Sem dúvida que há muito mais universidades e meios de comunicação social sobre os quais continuaremos a informar, tal como a Omnes tem feito até agora.

Sem hostilidade

A questão que agora nos podemos colocar é a extensão desta batalha face à ideologia 'acordada', e outros como ela. Esta seria uma terceira e última questão.

Mario Iceta, Arcebispo de Burgos, na mesma sessão em que o Arcebispo de Los Angeles falou. "Numa altura em que se fala de pós-verdade, com uma interpretação do mundo ligada às ideologias, em que a verdade real é confundida com certeza ou opinião, nós cristãos devemos ter esperança em Cristo e no Evangelho, porque eles são capazes de dialogar com todas as culturas e pensamentos", sublinhou.

Finalmente, ele perguntou: "Qual é então a nossa atitude? Nós cristãos somos chamados não ao confronto ou à hostilidade, mas à bondade e à beleza. Uma proposta, certamente, de proposta, de encontro, de esclarecimento. A nossa proposta é mostrar o bem, é a plenitude. Esse é o nosso caminho".

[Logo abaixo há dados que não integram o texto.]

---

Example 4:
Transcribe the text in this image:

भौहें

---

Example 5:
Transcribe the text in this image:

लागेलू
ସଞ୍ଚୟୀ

Como o Papa Francisco nos recordou quase ad nauseam, o caminho a seguir é "o diálogo e a fraternidade". E isso é difícil quando outros são vistos como pessoas a serem espancadas de qualquer forma. Deve prevalecer um clima de respeito e tolerância.

No dilema que por vezes surge "entre perdoar ou condenar", Rémi Brague chegou ao ponto de dizer que "a condenação é uma postura satânica". O satanismo pode ser relativamente gentil, e ainda mais eficiente. De acordo com Satanás, tudo o que existe é culpado e deve desaparecer. Estas são as palavras que Goethe põe na boca do seu Mefistófeles (Alles was entsteht, / Ist wert, daß es zugrunde geht)". 

O Papa Francisco concluiu o seu discurso aos diplomatas no mês passado: "Não devemos ter medo de criar espaço para a paz nas nossas vidas, cultivando o diálogo e a fraternidade entre nós. A paz é um bem 'contagioso', que se espalha do coração daqueles que a desejam e aspiram a vivê-la, estendendo-se a todo o mundo".